I’ve been returning often to guidance the Canadian poet Dionne Brand: “For some us, changing the world amounts to an emergency. So here we are in the ‘weather’ as the theorist Christina Sharpe writes, here there is disaster, and possibility. And though we are constituted through and by a continued vulnerability to this overwhelming force, we are not only known to ourselves and to each other by that force, she says. And in the face of this force, as you leave here, go teach, go think, go live. Go make your work more shimmering, robust, and durable.”

Are you working on anything right now that you can tell us about?

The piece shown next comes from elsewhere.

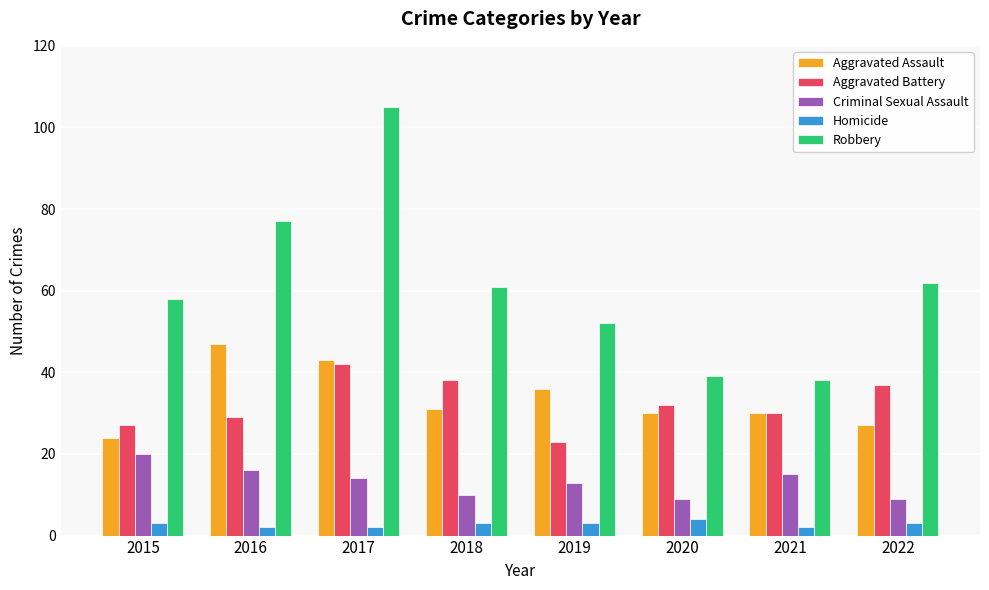

What is the sum of the Aggravated Assault values at 2019 and 2015?

60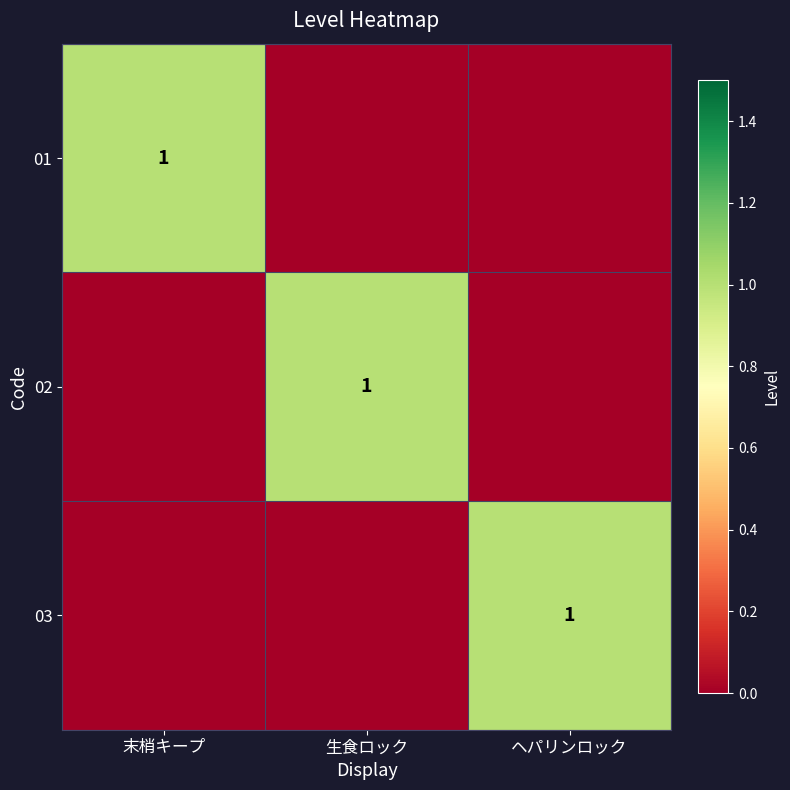

Which category has the highest value across all series?

末梢キープ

I’m working on a new poetry/artist book, The Sea, similar in its writing/sewing approach to The Desert in situated poetics. Facsimile spreads from John Van Dyke’s The Opal Sea (1907) weather an accumulation of zigzag stitching sewn selectively through Van Dyke’s justified prose, partially veiling the text with silver thread to create an elemental sea, a fragmentary new book-length poem. The two enmeshed texts become what Donna Haraway calls a “contact zone.” I’m trying to create it with the kind of “thinking and care need(ed) to stay in the wake­,” to quote Christina Sharpe. Two unbound chapters from The Sea will be on view in the 17th edition of the MOMENTA Biennale de l’image, Sensing Nature, curated by Stefanie Hessler in collaboration with Camille Georgeson-Usher, Maude Johnson, and Himali Singh Soin, brings together 52 artists from 24 countries, their works are presented in 15 exhibitions in Tiohtià:ke / Mooniyang / Montreal, including an Indigenous-led outdoor garden and an augmented reality circuit in the public space. The biennale runs from September 8 to October 24, 2021.